◆ **Exercise**:
Reproduce the records exactly, but not the pictures.

Records from a data source
== == ==
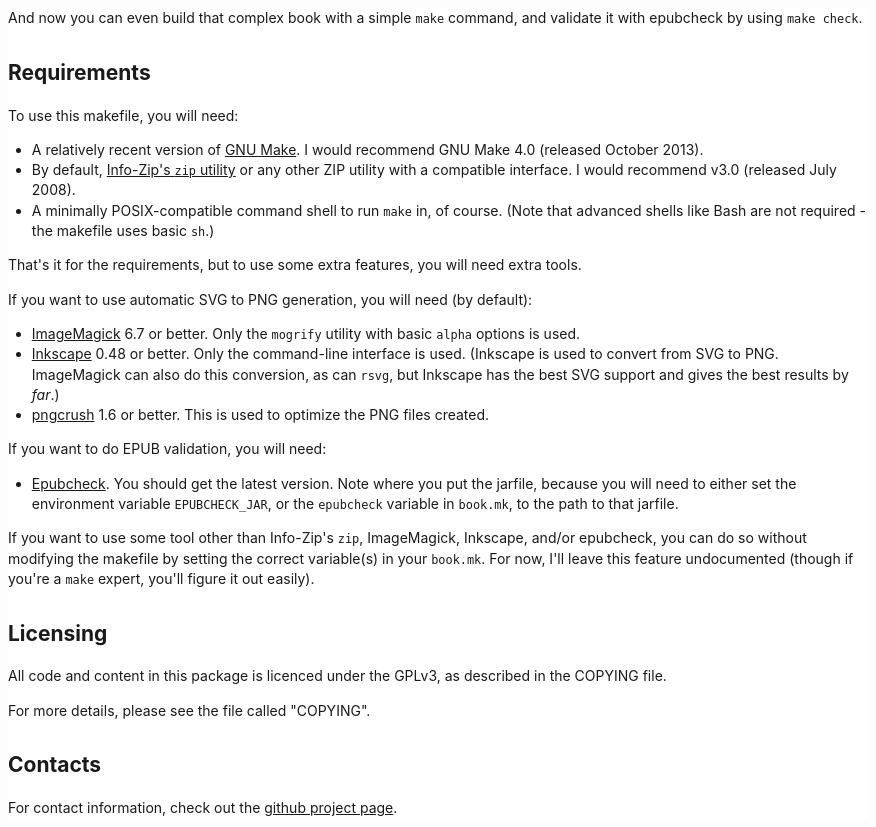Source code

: And now you can even build that complex book with a simple `make`
command, and validate it with epubcheck by using `make check`.


Requirements
------------

To use this makefile, you will need:

*   A relatively recent version of
    [GNU Make](https://www.gnu.org/software/make/).
    I would recommend GNU Make 4.0 (released October 2013).
*   By default,
    [Info-Zip's `zip` utility](http://www.info-zip.org/Zip.html) or any
    other ZIP utility with a compatible interface. I would recommend
    v3.0 (released July 2008).
*   A minimally POSIX-compatible command shell to run `make` in, of
    course. (Note that advanced shells like Bash are not required - the
    makefile uses basic `sh`.)

That's it for the requirements, but to use some extra features, you will
need extra tools.

If you want to use automatic SVG to PNG generation, you will need (by
default):

*   [ImageMagick](http://imagemagick.org/) 6.7 or better. Only the
    `mogrify` utility with basic `alpha` options is used.
*   [Inkscape](https://inkscape.org/en/) 0.48 or better. Only the
    command-line interface is used. (Inkscape is used to convert from
    SVG to PNG. ImageMagick can also do this conversion, as can `rsvg`,
    but Inkscape has the best SVG support and gives the best results by
    *far*.)
*   [pngcrush](http://pmt.sourceforge.net/pngcrush/index.html) 1.6 or
    better. This is used to optimize the PNG files created.

If you want to do EPUB validation, you will need:

*   [Epubcheck](https://github.com/IDPF/epubcheck). You should get the
    latest version. Note where you put the jarfile, because you will
    need to either set the environment variable `EPUBCHECK_JAR`, or the
    `epubcheck` variable in `book.mk`, to the path to that jarfile.

If you want to use some tool other than Info-Zip's `zip`, ImageMagick,
Inkscape, and/or epubcheck, you can do so without modifying the makefile
by setting the correct variable(s) in your `book.mk`. For now, I'll
leave this feature undocumented (though if you're a `make` expert,
you'll figure it out easily).


Licensing
---------

All code and content in this package is licenced under the GPLv3, as
described in the COPYING file.

For more details, please see the file called "COPYING".


Contacts
--------

For contact information, check out the
[github project page](https://github.com/DarkerStar/epub-makefile).

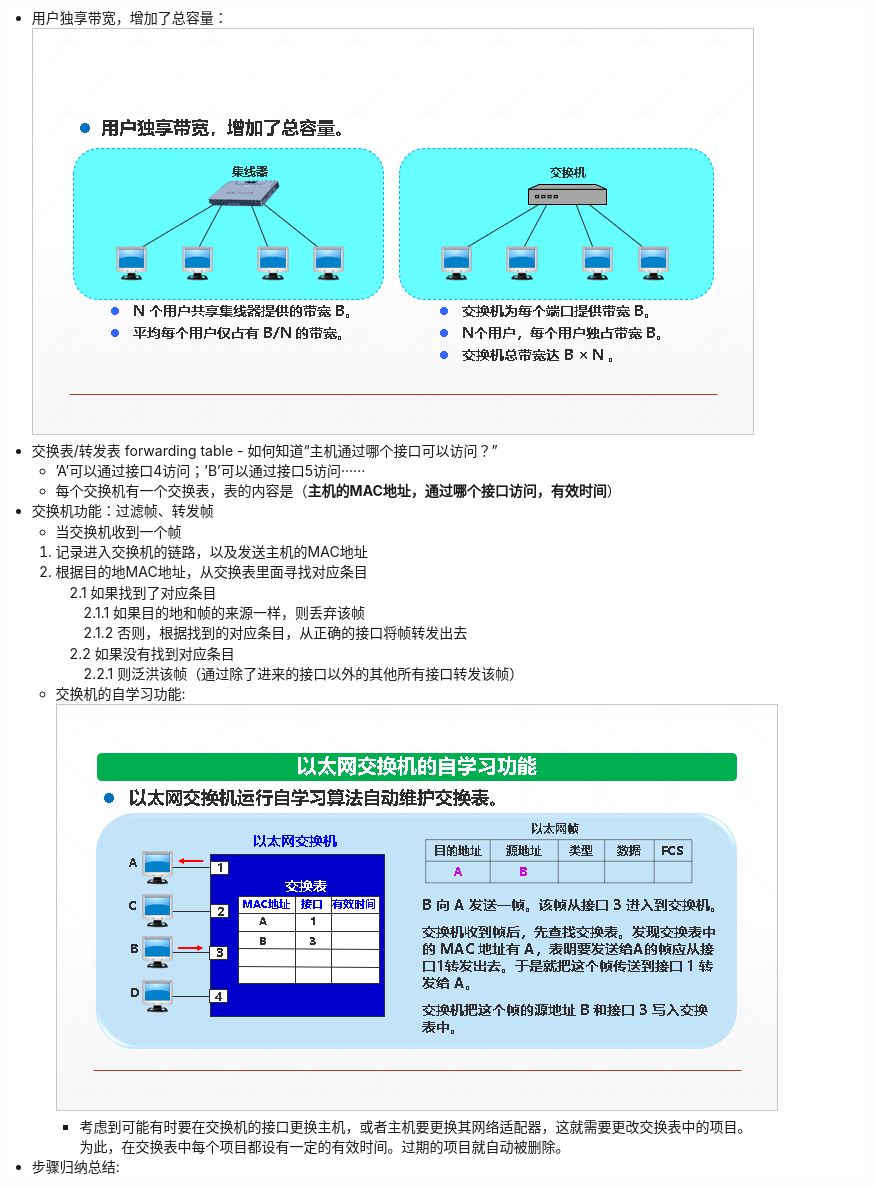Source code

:    - 用户独享带宽，增加了总容量：<br>![](./img/2-14.png)<br>
- 交换表/转发表 forwarding table - 如何知道“主机通过哪个接口可以访问？”
   - ’A’可以通过接口4访问；’B’可以通过接口5访问······
   - 每个交换机有一个交换表，表的内容是（**主机的MAC地址，通过哪个接口访问，有效时间**）
- 交换机功能：过滤帧、转发帧
   - 当交换机收到一个帧
   1. 记录进入交换机的链路，以及发送主机的MAC地址<br>
   2. 根据目的地MAC地址，从交换表里面寻找对应条目<br>
   　2.1 如果找到了对应条目<br>
   　　2.1.1 如果目的地和帧的来源一样，则丢弃该帧<br>
   　　2.1.2 否则，根据找到的对应条目，从正确的接口将帧转发出去<br>
   　2.2 如果没有找到对应条目<br>
   　　2.2.1 则泛洪该帧（通过除了进来的接口以外的其他所有接口转发该帧）<br>
   - 交换机的自学习功能:<br>
   ![](./img/2-15.png)
      - 考虑到可能有时要在交换机的接口更换主机，或者主机要更换其网络适配器，这就需要更改交换表中的项目。<br>为此，在交换表中每个项目都设有一定的有效时间。过期的项目就自动被删除。
- 步骤归纳总结:<br>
== == ==
◆ **Reply**:
Source code

: And now you can even build that complex book with a simple `make`
command, and validate it with epubcheck by using `make check`.


Requirements
------------

To use this makefile, you will need:

*   A relatively recent version of
    [GNU Make](https://www.gnu.org/software/make/).
    I would recommend GNU Make 4.0 (released October 2013).
*   By default,
    [Info-Zip's `zip` utility](http://www.info-zip.org/Zip.html) or any
    other ZIP utility with a compatible interface. I would recommend
    v3.0 (released July 2008).
*   A minimally POSIX-compatible command shell to run `make` in, of
    course. (Note that advanced shells like Bash are not required - the
    makefile uses basic `sh`.)

That's it for the requirements, but to use some extra features, you will
need extra tools.

If you want to use automatic SVG to PNG generation, you will need (by
default):

*   [ImageMagick](http://imagemagick.org/) 6.7 or better. Only the
    `mogrify` utility with basic `alpha` options is used.
*   [Inkscape](https://inkscape.org/en/) 0.48 or better. Only the
    command-line interface is used. (Inkscape is used to convert from
    SVG to PNG. ImageMagick can also do this conversion, as can `rsvg`,
    but Inkscape has the best SVG support and gives the best results by
    *far*.)
*   [pngcrush](http://pmt.sourceforge.net/pngcrush/index.html) 1.6 or
    better. This is used to optimize the PNG files created.

If you want to do EPUB validation, you will need:

*   [Epubcheck](https://github.com/IDPF/epubcheck). You should get the
    latest version. Note where you put the jarfile, because you will
    need to either set the environment variable `EPUBCHECK_JAR`, or the
    `epubcheck` variable in `book.mk`, to the path to that jarfile.

If you want to use some tool other than Info-Zip's `zip`, ImageMagick,
Inkscape, and/or epubcheck, you can do so without modifying the makefile
by setting the correct variable(s) in your `book.mk`. For now, I'll
leave this feature undocumented (though if you're a `make` expert,
you'll figure it out easily).


Licensing
---------

All code and content in this package is licenced under the GPLv3, as
described in the COPYING file.

For more details, please see the file called "COPYING".


Contacts
--------

For contact information, check out the
[github project page](https://github.com/DarkerStar/epub-makefile).

Source code

:    - 用户独享带宽，增加了总容量：<br>![](./img/2-14.png)<br>
- 交换表/转发表 forwarding table - 如何知道“主机通过哪个接口可以访问？”
   - ’A’可以通过接口4访问；’B’可以通过接口5访问······
   - 每个交换机有一个交换表，表的内容是（**主机的MAC地址，通过哪个接口访问，有效时间**）
- 交换机功能：过滤帧、转发帧
   - 当交换机收到一个帧
   1. 记录进入交换机的链路，以及发送主机的MAC地址<br>
   2. 根据目的地MAC地址，从交换表里面寻找对应条目<br>
   　2.1 如果找到了对应条目<br>
   　　2.1.1 如果目的地和帧的来源一样，则丢弃该帧<br>
   　　2.1.2 否则，根据找到的对应条目，从正确的接口将帧转发出去<br>
   　2.2 如果没有找到对应条目<br>
   　　2.2.1 则泛洪该帧（通过除了进来的接口以外的其他所有接口转发该帧）<br>
   - 交换机的自学习功能:<br>
   ![](./img/2-15.png)
      - 考虑到可能有时要在交换机的接口更换主机，或者主机要更换其网络适配器，这就需要更改交换表中的项目。<br>为此，在交换表中每个项目都设有一定的有效时间。过期的项目就自动被删除。
- 步骤归纳总结:<br>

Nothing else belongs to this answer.